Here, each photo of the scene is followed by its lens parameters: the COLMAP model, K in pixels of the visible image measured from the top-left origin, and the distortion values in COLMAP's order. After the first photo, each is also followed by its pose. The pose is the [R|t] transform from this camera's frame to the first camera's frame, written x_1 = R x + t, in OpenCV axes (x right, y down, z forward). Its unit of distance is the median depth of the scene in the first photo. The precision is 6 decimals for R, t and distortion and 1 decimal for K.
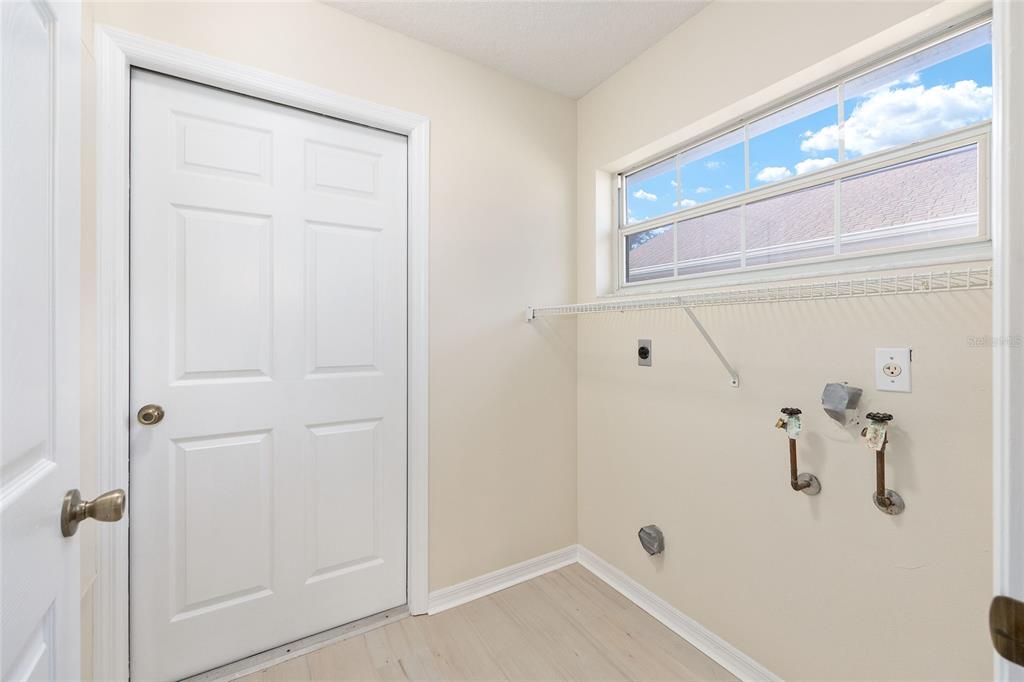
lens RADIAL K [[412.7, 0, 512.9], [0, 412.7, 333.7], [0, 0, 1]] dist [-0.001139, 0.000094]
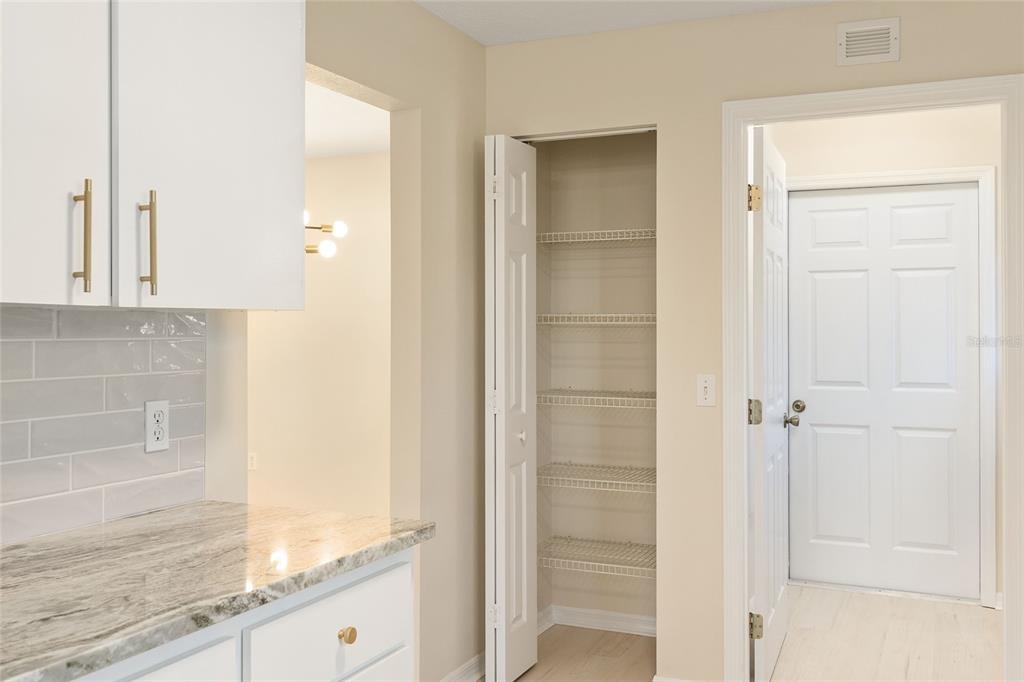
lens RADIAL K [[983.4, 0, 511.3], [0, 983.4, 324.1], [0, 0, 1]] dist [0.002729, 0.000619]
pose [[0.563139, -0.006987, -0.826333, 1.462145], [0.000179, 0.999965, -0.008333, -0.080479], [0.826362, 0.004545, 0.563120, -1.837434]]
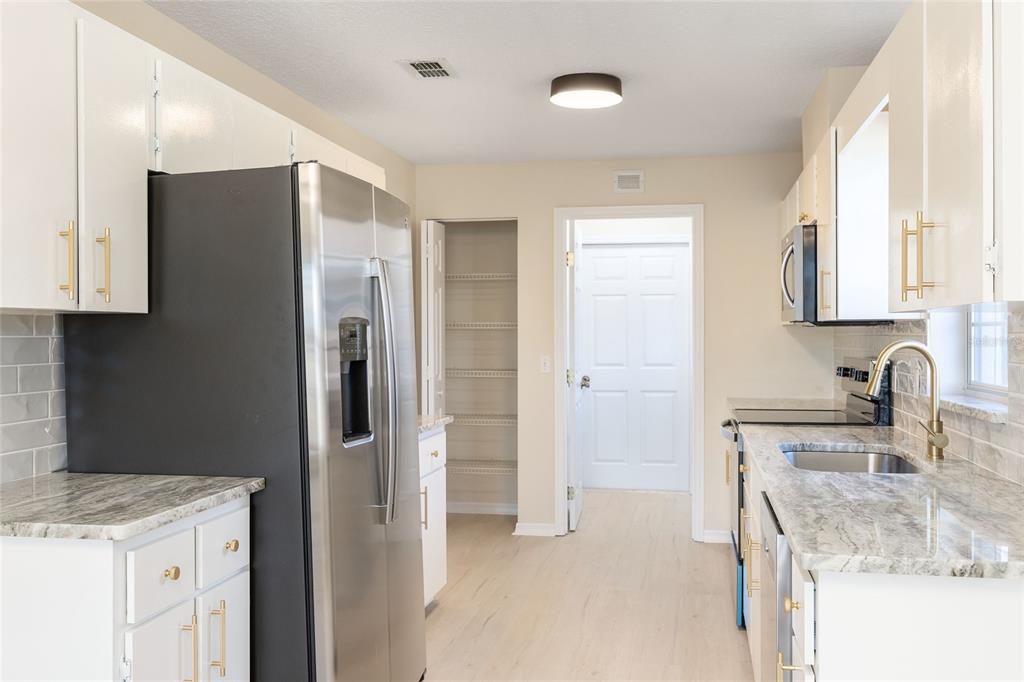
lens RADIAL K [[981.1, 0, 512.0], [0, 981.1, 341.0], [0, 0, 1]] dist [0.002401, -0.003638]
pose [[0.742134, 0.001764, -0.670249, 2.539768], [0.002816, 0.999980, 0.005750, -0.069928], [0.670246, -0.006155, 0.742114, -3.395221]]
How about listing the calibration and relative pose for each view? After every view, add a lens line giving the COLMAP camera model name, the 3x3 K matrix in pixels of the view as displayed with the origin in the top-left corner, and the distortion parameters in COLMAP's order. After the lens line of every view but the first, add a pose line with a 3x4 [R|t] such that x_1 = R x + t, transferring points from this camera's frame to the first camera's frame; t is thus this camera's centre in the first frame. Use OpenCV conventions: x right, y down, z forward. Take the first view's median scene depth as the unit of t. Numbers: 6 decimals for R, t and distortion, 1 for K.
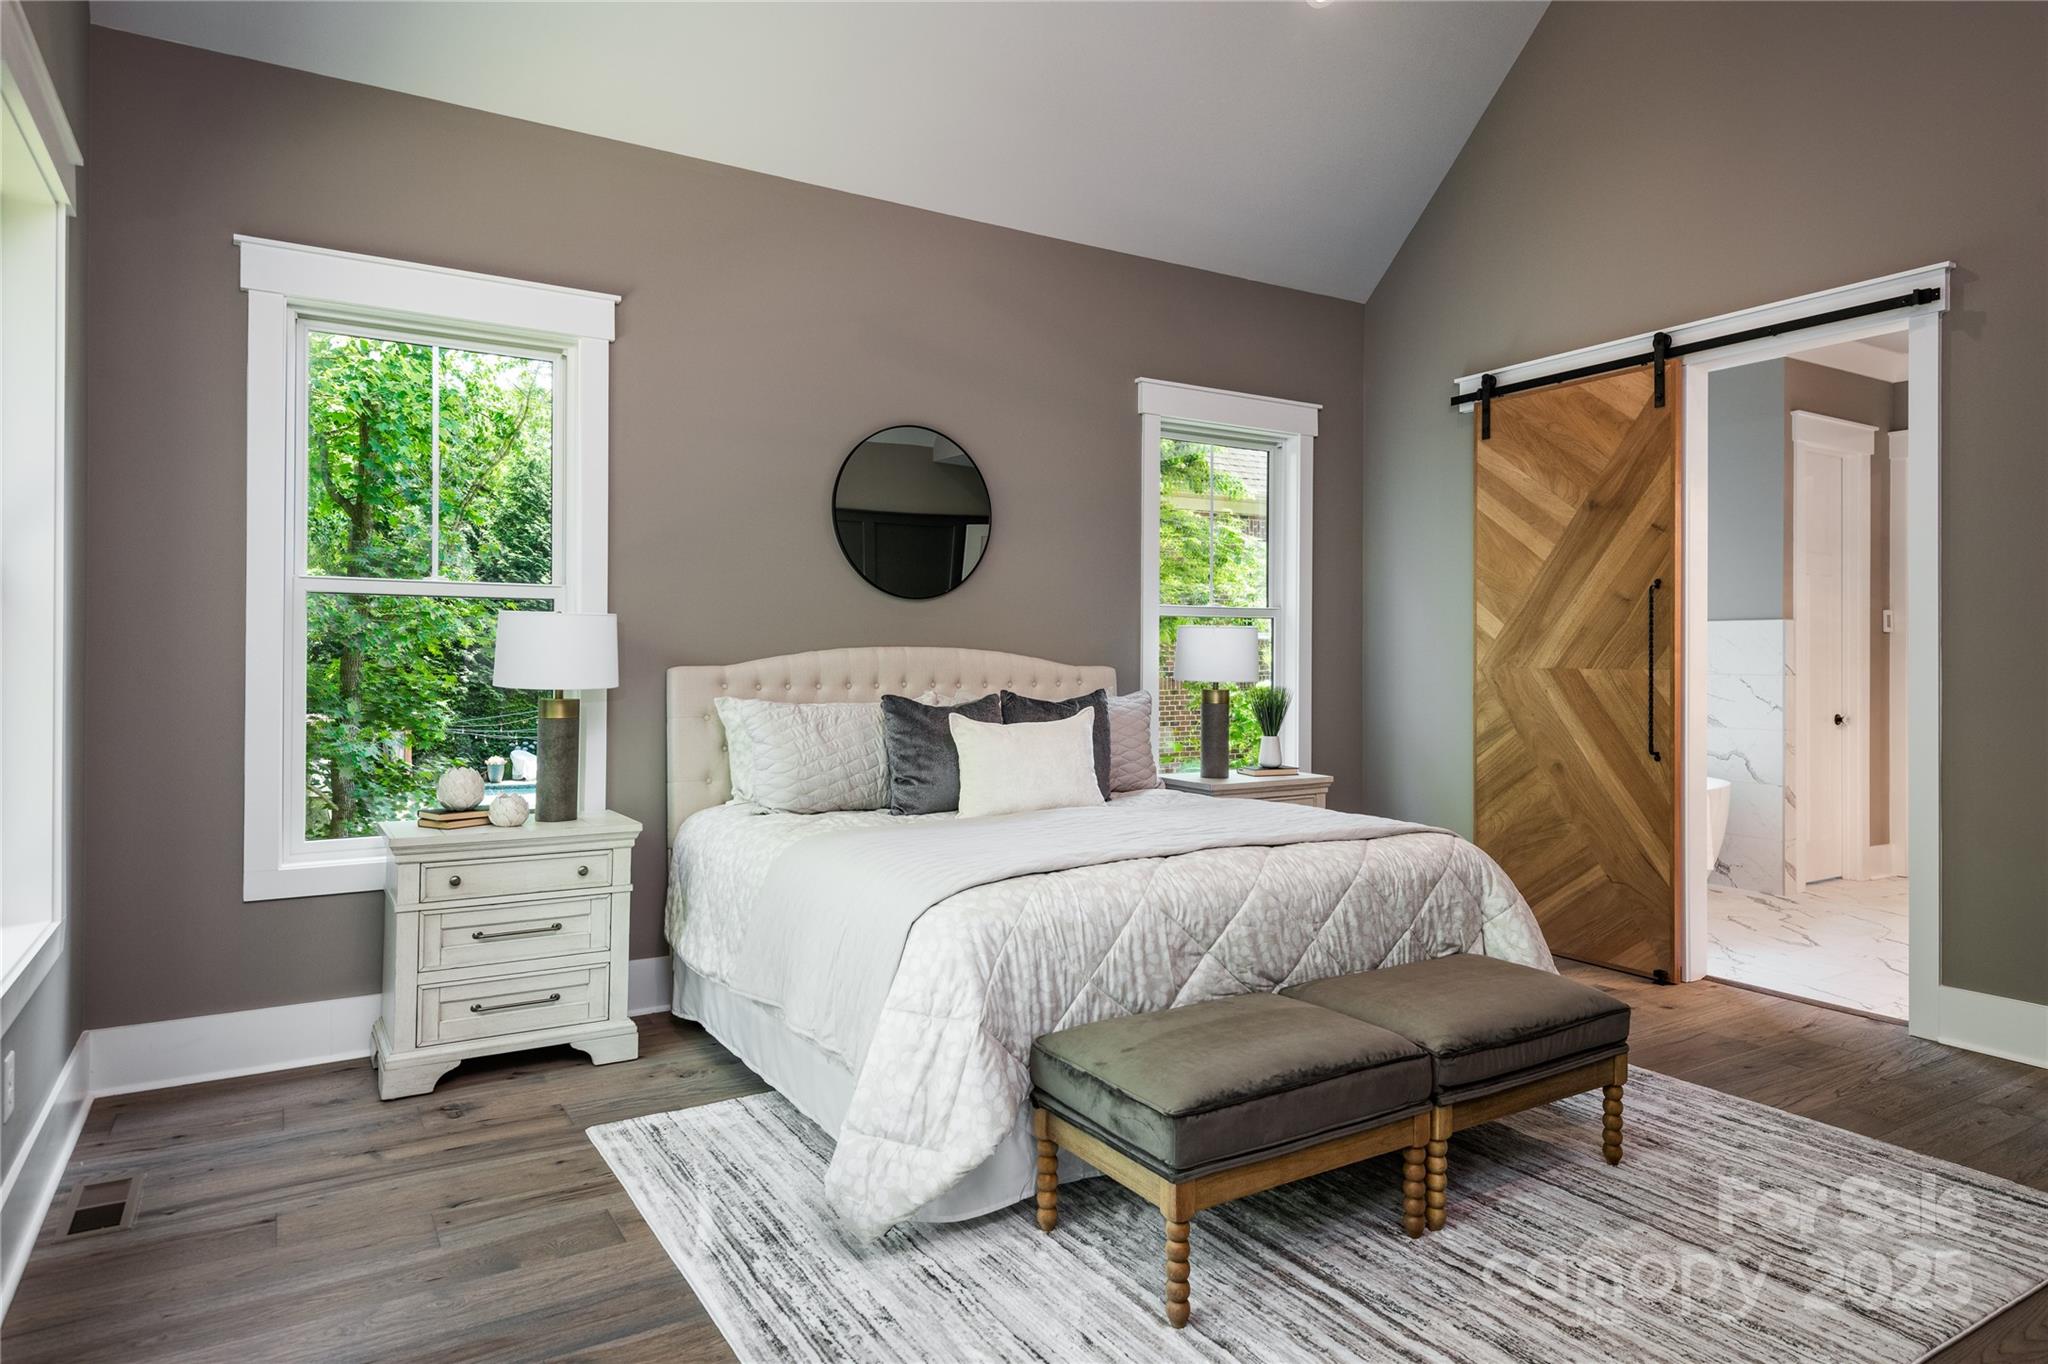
======
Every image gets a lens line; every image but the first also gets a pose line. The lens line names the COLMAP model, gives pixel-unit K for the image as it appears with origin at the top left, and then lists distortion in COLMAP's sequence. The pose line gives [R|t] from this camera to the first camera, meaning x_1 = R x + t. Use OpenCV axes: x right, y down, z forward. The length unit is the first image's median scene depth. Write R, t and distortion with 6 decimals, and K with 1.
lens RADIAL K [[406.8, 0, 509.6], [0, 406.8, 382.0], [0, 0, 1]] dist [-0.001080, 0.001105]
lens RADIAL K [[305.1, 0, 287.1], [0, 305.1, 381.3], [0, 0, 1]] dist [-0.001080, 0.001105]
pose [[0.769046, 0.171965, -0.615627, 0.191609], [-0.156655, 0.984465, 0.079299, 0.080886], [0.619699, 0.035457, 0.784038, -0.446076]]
======
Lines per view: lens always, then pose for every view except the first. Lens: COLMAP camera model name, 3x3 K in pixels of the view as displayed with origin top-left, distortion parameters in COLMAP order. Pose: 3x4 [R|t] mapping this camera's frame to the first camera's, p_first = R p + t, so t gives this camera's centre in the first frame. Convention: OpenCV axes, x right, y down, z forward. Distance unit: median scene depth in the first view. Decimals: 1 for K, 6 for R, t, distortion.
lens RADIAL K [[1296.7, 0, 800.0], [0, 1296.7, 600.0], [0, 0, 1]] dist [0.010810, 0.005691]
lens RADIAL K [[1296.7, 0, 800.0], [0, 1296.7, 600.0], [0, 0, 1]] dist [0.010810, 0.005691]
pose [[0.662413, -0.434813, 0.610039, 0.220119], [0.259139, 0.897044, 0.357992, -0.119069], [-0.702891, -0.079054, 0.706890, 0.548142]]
======
Assigned task ::
Extract the listing lines starting with the line that contains "Every image gets" and going on through the line that contains "0.035457, 0.784038, -0.446076]]", reproducing each one verbatim.

Problem solution ::
Every image gets a lens line; every image but the first also gets a pose line. The lens line names the COLMAP model, gives pixel-unit K for the image as it appears with origin at the top left, and then lists distortion in COLMAP's sequence. The pose line gives [R|t] from this camera to the first camera, meaning x_1 = R x + t. Use OpenCV axes: x right, y down, z forward. The length unit is the first image's median scene depth. Write R, t and distortion with 6 decimals, and K with 1.
lens RADIAL K [[406.8, 0, 509.6], [0, 406.8, 382.0], [0, 0, 1]] dist [-0.001080, 0.001105]
lens RADIAL K [[305.1, 0, 287.1], [0, 305.1, 381.3], [0, 0, 1]] dist [-0.001080, 0.001105]
pose [[0.769046, 0.171965, -0.615627, 0.191609], [-0.156655, 0.984465, 0.079299, 0.080886], [0.619699, 0.035457, 0.784038, -0.446076]]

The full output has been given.